İlk bakışta belki yadırganabilir fakat, günümüzde yaşanan sorunların, sıkıntıların, açlık ve sefaletin asıl sebebi ekonomik olmaktan ziyâde sosyaldir. Gelişmiş ülkelerin, azgelişmiş veya gelişmekte olan ülkeler olarak nitelendirdikleri bizim gibi ülkeleri düşürdükleri halin ifadesi olmanın ötesinde, bütün toplumsal alt üst oluşlarda, esas ölümcül yarayı alan toplumu ayakta tutan kurumlardır. İster halk bazında, ister sınıf bazında ele alınsın, bunun neticesi kendine olan saygının ve değerlerin yitirilmesidir. Ekonomik sömürü bu yok oluşta sadece araçtır. Uzun vadeli toplumsal gelişmeleri çok dar bir ekonomik çıkar, sınıfsal çıkar açısından ele almak, bütünü kaybetmektir. Bütünü kuşatamamak meselelerin eksik ve yanlış algılanışına yol açar.

Bir sistemi temellendirirken, kullandığınız kavramların içini temellendirdiğiniz konuya ait malzemeyle doldurursunuz. Bu kavramlar ulu orta, olur olmaz, her yerde kullanılamayacağı gibi, bu şekilde kullanmak, hem meselenin yanlış yorumuna, hem de sistemin popülistleşmesine sebep olur. Marksizm felsefe olarak özünde, her ne kadar toplumun bütünlüğü ve insanın sosyal yapısı çerçevesinde kurulduğunu iddia etse de, Ricardo’ dan tevarüs ettiği haliyle Marx, sınıfları ekonomik terimlerle vasıflandırma yanlışlığına düştü. Bu da popüler marksizme, kaba saba yorumlara ve Marksist literatüre ait kavramların yüzeysel değerlendirilmesine yol açtı; sorunların olduğu gibi görülmesini engelledi.
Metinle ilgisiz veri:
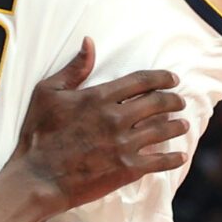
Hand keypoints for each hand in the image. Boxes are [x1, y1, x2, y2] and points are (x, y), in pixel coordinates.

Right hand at [13, 39, 185, 209]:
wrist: (38, 178)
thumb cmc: (38, 135)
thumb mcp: (48, 93)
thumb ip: (73, 69)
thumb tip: (89, 43)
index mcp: (99, 97)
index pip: (141, 81)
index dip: (161, 78)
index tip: (173, 79)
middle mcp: (116, 118)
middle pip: (157, 103)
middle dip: (174, 100)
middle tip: (180, 101)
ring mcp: (124, 145)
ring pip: (162, 130)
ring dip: (177, 126)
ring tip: (183, 125)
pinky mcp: (126, 170)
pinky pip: (158, 161)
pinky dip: (173, 158)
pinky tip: (181, 156)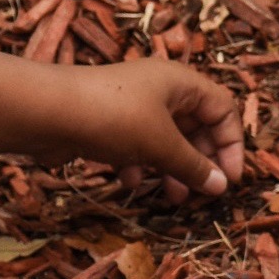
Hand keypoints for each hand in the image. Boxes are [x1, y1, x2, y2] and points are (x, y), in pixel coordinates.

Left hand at [33, 58, 245, 203]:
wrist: (46, 112)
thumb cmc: (113, 118)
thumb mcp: (161, 145)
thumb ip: (193, 166)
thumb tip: (221, 186)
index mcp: (180, 82)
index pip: (222, 108)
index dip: (231, 144)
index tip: (229, 179)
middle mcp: (158, 89)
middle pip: (195, 125)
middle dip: (200, 160)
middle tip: (202, 192)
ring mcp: (131, 105)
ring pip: (165, 138)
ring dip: (172, 168)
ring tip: (173, 197)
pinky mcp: (107, 122)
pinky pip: (135, 144)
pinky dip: (138, 164)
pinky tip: (128, 182)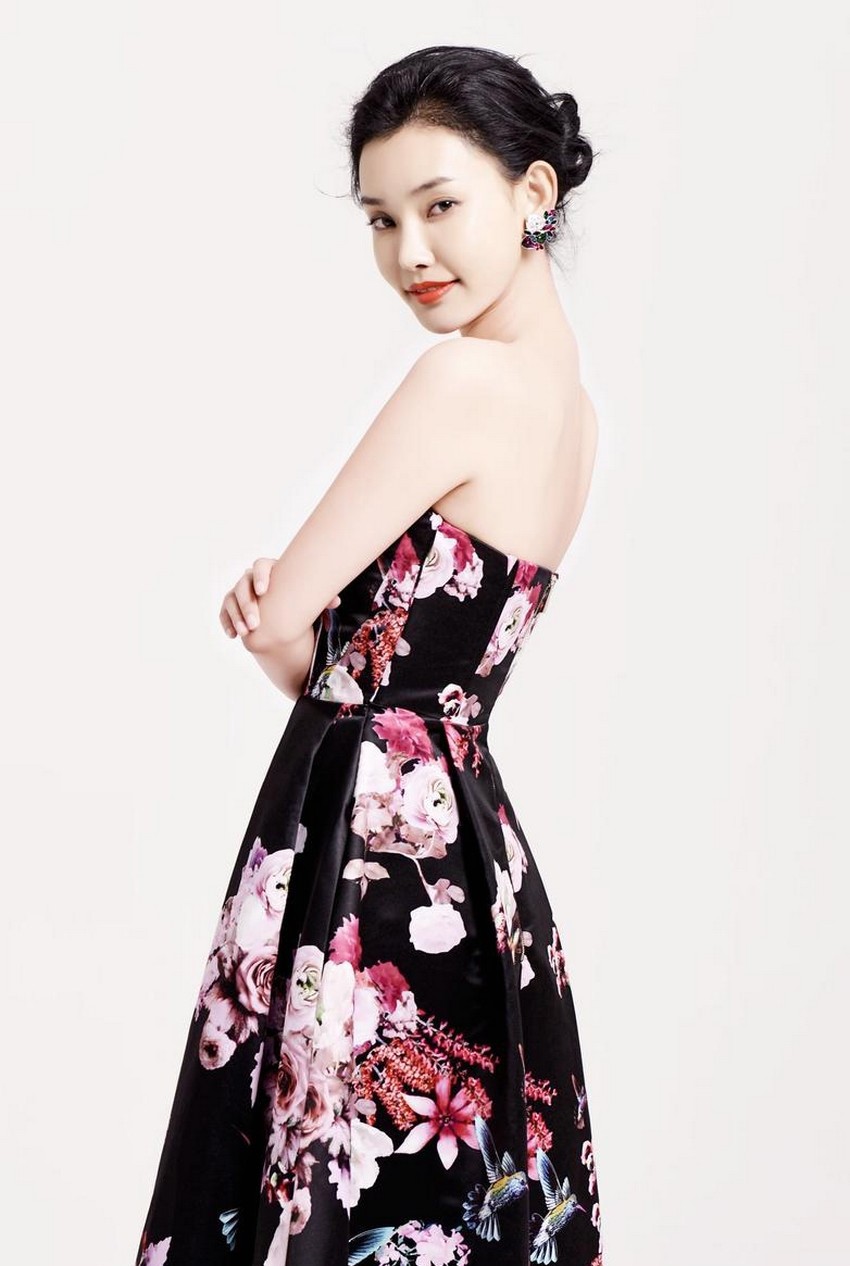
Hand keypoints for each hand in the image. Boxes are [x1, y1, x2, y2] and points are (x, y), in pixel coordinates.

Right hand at [219, 559, 342, 638]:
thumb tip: (335, 602)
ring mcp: (238, 591)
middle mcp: (250, 577)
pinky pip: (224, 612)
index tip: (264, 591)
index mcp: (269, 568)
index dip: (260, 576)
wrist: (281, 604)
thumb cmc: (296, 596)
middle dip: (248, 605)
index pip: (260, 565)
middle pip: (243, 586)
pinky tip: (232, 635)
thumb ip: (320, 598)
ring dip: (236, 616)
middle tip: (256, 624)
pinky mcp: (230, 604)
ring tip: (245, 633)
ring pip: (231, 600)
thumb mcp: (308, 596)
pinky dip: (226, 622)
Emperyalizm gibi, kâr amacı gibi, savaşların sebebi gibi konular, işbirlikçilik, komplo, ekonomik çıkar, sınıfsal çıkar gibi çok sığ izahlara hapsedildi.
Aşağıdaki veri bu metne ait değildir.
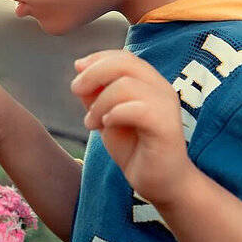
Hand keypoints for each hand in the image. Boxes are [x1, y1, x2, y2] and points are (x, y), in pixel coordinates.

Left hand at [70, 49, 191, 207]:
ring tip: (91, 122)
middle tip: (75, 90)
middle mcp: (161, 88)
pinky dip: (115, 113)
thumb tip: (80, 67)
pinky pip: (138, 109)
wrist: (160, 183)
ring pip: (127, 85)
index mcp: (150, 82)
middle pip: (125, 63)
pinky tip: (106, 126)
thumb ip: (95, 93)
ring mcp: (166, 106)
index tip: (77, 69)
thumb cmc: (134, 148)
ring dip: (100, 102)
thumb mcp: (106, 115)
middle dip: (94, 73)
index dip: (98, 58)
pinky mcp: (166, 127)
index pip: (124, 57)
“Kendi kurallarına göre işleyen Piyasa Ekonomisi” nin toplumsal dokuyu parçalayarak açtığı en ölümcül yara “emek, toprak ve paranın” alınıp satılabilir meta haline getirilmesiyle oldu. Emek ve toprak insan hayatının birbirinden ayrılmaz, birbirini tamamlayan iki unsuru. Emek ve toprağı meta haline getirmek, toplumsal dokuyu parçalamaktır. Sosyal çözülmelere sebep olmadan bunu gerçekleştirmek imkansızdır. Emeği insandan ayırıp tek başına kullanamazsınız; kullanılacağı yere insanı da taşımadan bunu gerçekleştiremezsiniz. Aynı şekilde toprak da ekonomik getirisinin, rant elde etmenin dışında; insanın üzerinde yaşadığı yerdir, köyüdür, akrabasıdır, komşusudur, tarlasıdır, geleneğidir, kültürüdür. Hiçbir altyapı hazırlığı olmadan insanları yerinden, yurdundan, toprağından koparmak veya kopmak zorunda bırakmak, açlık ve sefalete çanak tutmanın ötesinde, bu insanları şahsiyetsizleştirmek, kültürünü yok etmek, iş zevkini, şevkini, çabasını bir daha geri gelmemecesine bitirmektir. Bu insanların daha iyi ekonomik koşullarda yaşıyor olması pek bir şeyi değiştirmez. “Kültürel boşluğa” düşürdüğünüz bu insanlara esas kaybettirdiğiniz değer, ekonomik değil, sosyaldir. Sömürülen kişiliğidir, geleneğidir, kültürüdür, toplum içindeki saygınlığıdır. İhtiyaçlarının karşılanıyor olmasının getirdiği ekonomik rahatlama, toplumsal saygınlığını kaybetmesinin sebep olduğu felâketle karşılaştırılamayacak kadar önemsizdir.

Kabilesinin, köyünün en soylu insanını gecekondu hayatına mahkum bir işçi konumuna düşürmenin açacağı yara kapanmayacak kadar büyüktür. Belki açlıktan ölmeyecek fakat, bu şekilde yaşamanın yaşamak olmadığını bilerek, iç sıkıntısından, utançtan, “insanî özü’ nü” tüketerek ölümünü bekleyecektir. Liberalizm ve kapitalizmin ve bunların uygulayıcılarının yüzyıllardır mazlum halklara reva gördüğü muamele budur. Marksizm gerekçeleri farklı olsa da bu felâketlerin yaşanmasında liberalizm ile müşterektir.